Block Island Times

Another small step in fight against plastic

“We’re working on something really cool that was brought to me by people in the community,” said Island Free Library Director Kristin Baumann at a recent Board of Trustees meeting. “We’re on the list to get a water fountain,” she said, noting that once it’s installed, people can refill their “water bottle, as opposed to buying a water bottle.”
Baumann said the library is on the list to receive and install an inexpensive water fountain/filling station designed by New Shoreham Facilities Manager Sam Bird. She said the new water fountain would be fully funded by the Friends of the Library, and she hopes to have it located in front of the library within the next few weeks.
Bird told The Block Island Times that the wooden fountain would cost about $350 to $450, and require Highways Department Supervisor Mike Shea and his crew to construct it. Bird said unlike the Solviken water fountain, which is made of metal and has been problematic, his fountain would be constructed from wood to “fit in with the Block Island character. It’s a very practical drinking fountain.” 
Baumann said the genesis for installing the fountain was borne from a conversation she had with some members of the community about being eco-friendly in the aftermath of the balloon and plastic bag ban on the island. She said that the island’s establishments are making a concerted effort to move way from the use of plastic, and she wanted the library to follow suit.
In an interview with The Times, Baumann said she heard about Bird’s design sketch through the community. Bird said he drafted a sketch for the Old Harbor Task Force, and Chair Margie Comings, whose board is looking to install a water fountain at Nicholas Ball Park.
“I heard that Sam had a prototype,” said Baumann. “So I asked him if we could get our own installed at the library. It’s exciting to me because it’s another way to reduce plastic in the environment.”

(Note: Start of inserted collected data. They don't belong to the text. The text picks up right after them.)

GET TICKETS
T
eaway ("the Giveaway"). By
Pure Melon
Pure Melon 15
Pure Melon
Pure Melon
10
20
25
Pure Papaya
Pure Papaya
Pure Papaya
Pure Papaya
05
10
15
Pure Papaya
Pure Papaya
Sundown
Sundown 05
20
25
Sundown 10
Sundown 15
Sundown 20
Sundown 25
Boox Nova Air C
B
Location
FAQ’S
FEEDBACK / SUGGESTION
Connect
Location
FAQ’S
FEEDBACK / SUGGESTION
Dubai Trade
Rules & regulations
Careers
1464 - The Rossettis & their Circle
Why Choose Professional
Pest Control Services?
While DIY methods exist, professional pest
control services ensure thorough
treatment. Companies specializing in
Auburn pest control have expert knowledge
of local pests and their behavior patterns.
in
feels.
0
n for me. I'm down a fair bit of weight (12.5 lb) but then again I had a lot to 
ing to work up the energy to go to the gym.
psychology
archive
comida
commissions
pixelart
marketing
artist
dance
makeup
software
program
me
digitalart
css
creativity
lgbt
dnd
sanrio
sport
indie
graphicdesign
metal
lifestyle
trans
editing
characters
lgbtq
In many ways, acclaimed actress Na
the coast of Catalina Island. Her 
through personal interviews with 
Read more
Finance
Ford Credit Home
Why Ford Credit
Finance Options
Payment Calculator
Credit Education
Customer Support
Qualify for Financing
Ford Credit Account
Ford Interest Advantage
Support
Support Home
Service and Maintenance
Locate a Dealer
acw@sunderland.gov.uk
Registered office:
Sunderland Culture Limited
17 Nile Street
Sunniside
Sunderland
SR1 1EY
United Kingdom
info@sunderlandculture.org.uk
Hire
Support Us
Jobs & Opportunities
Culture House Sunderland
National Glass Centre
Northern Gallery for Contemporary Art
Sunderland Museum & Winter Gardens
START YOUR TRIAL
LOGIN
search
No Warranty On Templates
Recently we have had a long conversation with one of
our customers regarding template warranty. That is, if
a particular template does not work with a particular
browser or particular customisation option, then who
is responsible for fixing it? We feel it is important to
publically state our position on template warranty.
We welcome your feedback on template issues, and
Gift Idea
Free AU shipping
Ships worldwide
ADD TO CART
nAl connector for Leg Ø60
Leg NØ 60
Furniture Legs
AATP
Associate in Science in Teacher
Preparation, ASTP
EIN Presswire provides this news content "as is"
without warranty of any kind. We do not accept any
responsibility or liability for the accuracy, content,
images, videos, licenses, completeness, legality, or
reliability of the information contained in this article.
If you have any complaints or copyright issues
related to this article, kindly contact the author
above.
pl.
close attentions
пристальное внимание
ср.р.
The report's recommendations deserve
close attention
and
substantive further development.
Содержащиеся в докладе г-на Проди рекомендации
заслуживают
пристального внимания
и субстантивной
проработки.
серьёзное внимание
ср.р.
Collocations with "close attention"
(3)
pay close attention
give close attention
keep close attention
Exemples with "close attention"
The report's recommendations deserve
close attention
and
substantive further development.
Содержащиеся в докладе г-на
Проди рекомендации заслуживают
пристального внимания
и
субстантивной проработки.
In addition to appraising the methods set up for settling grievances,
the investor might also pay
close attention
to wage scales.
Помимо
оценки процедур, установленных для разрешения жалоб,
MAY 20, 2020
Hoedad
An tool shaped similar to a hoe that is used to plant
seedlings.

Bird said he “totally supports” installing wood-based water fountains/bottle filling stations where necessary around the town. “I’m all for it,” he said. “I think it would be a great idea — to have more around town.”
Bird noted that the water fountains would have to be compliant with public water supply guidelines, and may have to be vetted by the Historic District Commission. “Where they go can be tricky,” he said, noting that the library already has an indoor drinking fountain.
“I’d be happy to take the project to the next step,” said Bird of the library’s project. In response, Baumann said, “I’m ready to go. Let’s go.”